Page images and their extracted text:
*** Begin section ***
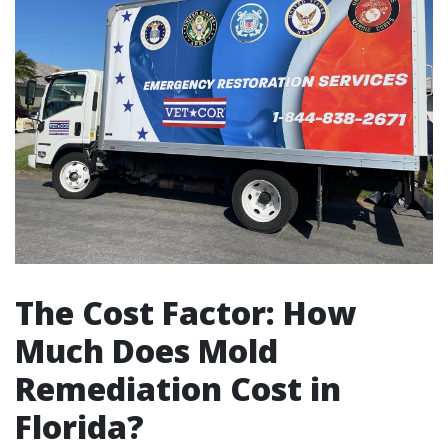
The Cost Factor: How
Much Does Mold
Remediation Cost in
Florida?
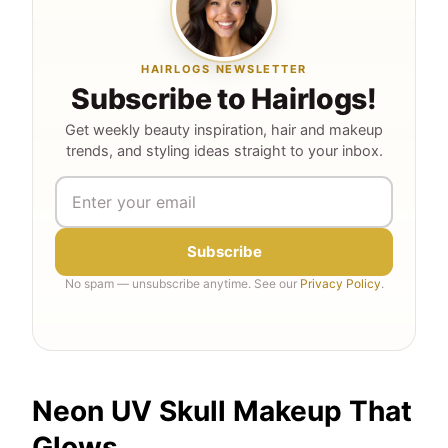
HAIRLOGS NEWSLETTER
Subscribe to Hairlogs!
Get weekly beauty inspiration, hair and makeup
trends, and styling ideas straight to your inbox.
Subscribe
No spam — unsubscribe anytime. See our
Privacy Policy
.
Neon UV Skull Makeup That
Glows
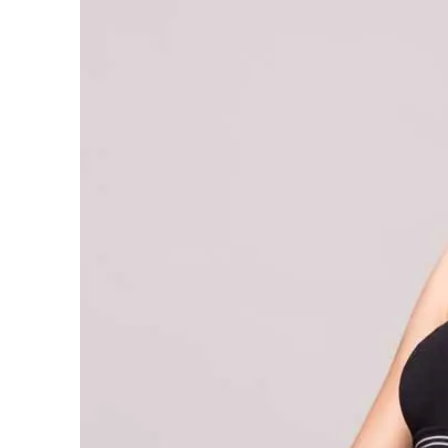
Waist Training – Magic Fit –
Waist Trainer Australia
7 May 2021
5 Days Slim Waist Challenge
Detox Recipe – Green Bean
and Barley Detox
7 May 2021
5 Big Reasons to Choose
Magic Fit
7 May 2021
*** End section ***
*Required work*:
Rewrite the lines above, changing every "Magic Fit" to "Perfect Fit" and leaving everything else the same. Leave the pictures out of your answer.

*Solution to the exercise*:
The Cost Factor: How
Much Does Mold
Remediation Cost in
Florida?
HAIRLOGS NEWSLETTER
Subscribe to Hairlogs!
Get weekly beauty inspiration, hair and makeup
trends, and styling ideas straight to your inbox.
Subscribe
No spam — unsubscribe anytime. See our
Privacy Policy
.
Neon UV Skull Makeup That
Glows
Waist Training – Perfect Fit –
Waist Trainer Australia
7 May 2021
5 Days Slim Waist Challenge
Detox Recipe – Green Bean
and Barley Detox
7 May 2021
5 Big Reasons to Choose
Perfect Fit
7 May 2021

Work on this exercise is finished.